- [WORK TO DO]:
1: Answer these questions about the comment thread on video captions:
(a) Which format does the thread call the W3C standard?
(b) Which two formats does it say YouTube supports?
(c) Who did research on the issue as part of a Mozilla grant?
2: Write the next part of the comment thread on video captions, starting right after its final sentence.

--- Start READING TEXT ---

Good point by @Joe Clark. So there are various competing formats for captions and subtitles. The W3C standard is DFXP, YouTube for example supports Subviewer (.sub) and SubRip (.srt), and of course there are other timestamped formats for synchronizing content, like SMIL and DAISY. Would it be unreasonable to expect a native browser video player to be compatible with several of them?

Comment by Bruce

Not unreasonable at all, Martin.

I wonder if Sun’s promising OMS format will allow accessibility information to be embedded in it as well?

But are there any authoring tools that I can easily use now to add transcript information to audio and captioning info to videos?

Joe Clark – great to see you here again.

Comment by John Foliot

@Joe Clark – keep up friend: JW FLV Player ( and Ohio State U’s ultra-accessible take on the same player ( supports DFXP (and I believe is moving to make it the native format for the player), as does NCAM’s ccPlayer (

@Aaron Bassett & @Bruce: Silvia Pfeiffer ( did some great research as part of a Mozilla grant looking at the issue (and especially, Bruce, the difference between in-band and out-band ‘transcripts’ – in-band for ‘one-file’ downloads and out-band for SEO and accessibility within native browser environment. Good stuff and documented here:

I know she had some dialogue with the WHAT WG W3C HTML5 WG (with a tip of the hat to Mark Pilgrim), but am not sure whether his highness has deemed it worthy of processing.

--- End READING TEXT ---
--- Start SUPPLIED MATERIAL ---

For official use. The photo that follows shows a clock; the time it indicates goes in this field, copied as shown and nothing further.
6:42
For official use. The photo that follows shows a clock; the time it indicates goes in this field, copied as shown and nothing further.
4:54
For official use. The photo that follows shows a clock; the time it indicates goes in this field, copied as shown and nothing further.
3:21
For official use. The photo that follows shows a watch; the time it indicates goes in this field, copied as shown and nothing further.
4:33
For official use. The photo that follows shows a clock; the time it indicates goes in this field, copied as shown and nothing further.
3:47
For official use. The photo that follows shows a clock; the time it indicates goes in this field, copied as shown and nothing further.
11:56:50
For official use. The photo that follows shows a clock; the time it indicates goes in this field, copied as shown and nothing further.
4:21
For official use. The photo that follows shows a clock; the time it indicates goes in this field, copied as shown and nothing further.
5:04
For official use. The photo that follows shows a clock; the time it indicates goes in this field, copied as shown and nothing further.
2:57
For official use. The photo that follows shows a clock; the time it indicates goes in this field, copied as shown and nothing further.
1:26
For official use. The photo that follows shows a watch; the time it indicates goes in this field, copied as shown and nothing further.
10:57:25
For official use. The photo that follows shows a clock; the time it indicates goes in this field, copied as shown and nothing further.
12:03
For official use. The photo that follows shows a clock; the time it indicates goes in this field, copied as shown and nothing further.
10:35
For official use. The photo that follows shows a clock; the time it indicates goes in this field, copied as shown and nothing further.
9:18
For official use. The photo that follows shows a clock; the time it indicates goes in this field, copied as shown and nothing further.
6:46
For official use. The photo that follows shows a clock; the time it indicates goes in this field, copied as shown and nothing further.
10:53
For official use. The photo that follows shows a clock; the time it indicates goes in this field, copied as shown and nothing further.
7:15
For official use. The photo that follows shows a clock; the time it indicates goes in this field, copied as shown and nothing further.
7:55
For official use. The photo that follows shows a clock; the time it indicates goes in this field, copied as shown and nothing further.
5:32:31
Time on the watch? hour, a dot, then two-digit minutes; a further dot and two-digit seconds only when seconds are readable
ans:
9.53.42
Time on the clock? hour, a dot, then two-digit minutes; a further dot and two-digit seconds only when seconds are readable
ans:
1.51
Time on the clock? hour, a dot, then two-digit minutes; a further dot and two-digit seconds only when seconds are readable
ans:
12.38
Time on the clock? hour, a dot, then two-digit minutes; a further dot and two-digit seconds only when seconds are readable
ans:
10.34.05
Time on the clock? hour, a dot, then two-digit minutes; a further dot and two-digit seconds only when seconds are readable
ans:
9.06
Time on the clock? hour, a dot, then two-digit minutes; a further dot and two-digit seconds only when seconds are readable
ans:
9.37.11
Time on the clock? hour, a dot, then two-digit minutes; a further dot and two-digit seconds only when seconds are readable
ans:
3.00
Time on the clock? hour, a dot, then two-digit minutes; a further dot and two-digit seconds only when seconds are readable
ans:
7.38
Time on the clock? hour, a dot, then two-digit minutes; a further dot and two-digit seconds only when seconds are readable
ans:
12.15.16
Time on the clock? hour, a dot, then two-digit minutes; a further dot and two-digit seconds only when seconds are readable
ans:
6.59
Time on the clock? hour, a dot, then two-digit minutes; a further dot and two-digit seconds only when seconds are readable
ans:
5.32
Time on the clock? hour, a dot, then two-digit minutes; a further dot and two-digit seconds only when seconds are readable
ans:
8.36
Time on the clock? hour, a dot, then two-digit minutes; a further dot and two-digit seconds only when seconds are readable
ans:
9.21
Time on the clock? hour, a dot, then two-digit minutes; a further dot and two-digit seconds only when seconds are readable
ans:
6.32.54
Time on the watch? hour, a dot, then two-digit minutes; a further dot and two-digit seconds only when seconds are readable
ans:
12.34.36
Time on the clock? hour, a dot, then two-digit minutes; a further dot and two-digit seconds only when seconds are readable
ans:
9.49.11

--- End SUPPLIED MATERIAL ---

- [RESPONSES BY TASK]:
1:
(a) DFXP
(b) Subviewer (.sub) and SubRip (.srt)
(c) Silvia Pfeiffer

2:
Comment by Martin Kliehm

Re: Tools. I would try MAGpie and compare it with CaptionTube for YouTube (can’t paste any URLs because I’m on the iPhone, but they should be easy to google). Software vs. web application should give you a good idea of the capabilities of these tools. And while you’re at it you could try to upload DFXP to YouTube and test if is supported. A commenter on my blog suggested it could work, but nobody has checked it recently. ;-)

Comment by Joshue O Connor

Good write up Bruce.

To me it seems that the big issue (at this stage anyway) is with the accessibility of the player controls (as such) that are built into the browser, more so than the accessibility of the content itself.

The very idea that content can be rendered directly in the browser without the need for third party plugins is great. The HTML 5 spec needs to therefore provide accessible controls for users to manage that content and it will have to anticipate and support diverse user needs. Simon Pieters comment about dropping autoplay and authors just scripting that behaviour is prescient.

The element seems to be going a long way to achieving this. I can’t (yet anyway) find things that jump out at me as plain wrong. The biggest chestnut is getting users to upload video content that supports the needs of people with disabilities, and this same issue spans multiple elements and APIs in the spec.

Advice should be therefore taken from UAAG as this provides guidance for vendors. It goes without saying (but I’ll say it anyway) that video should support accessibility as much as possible, of course, and I think so far it looks pretty good.**

** Note my hat is off and I have salt at the ready should I have to dine on it.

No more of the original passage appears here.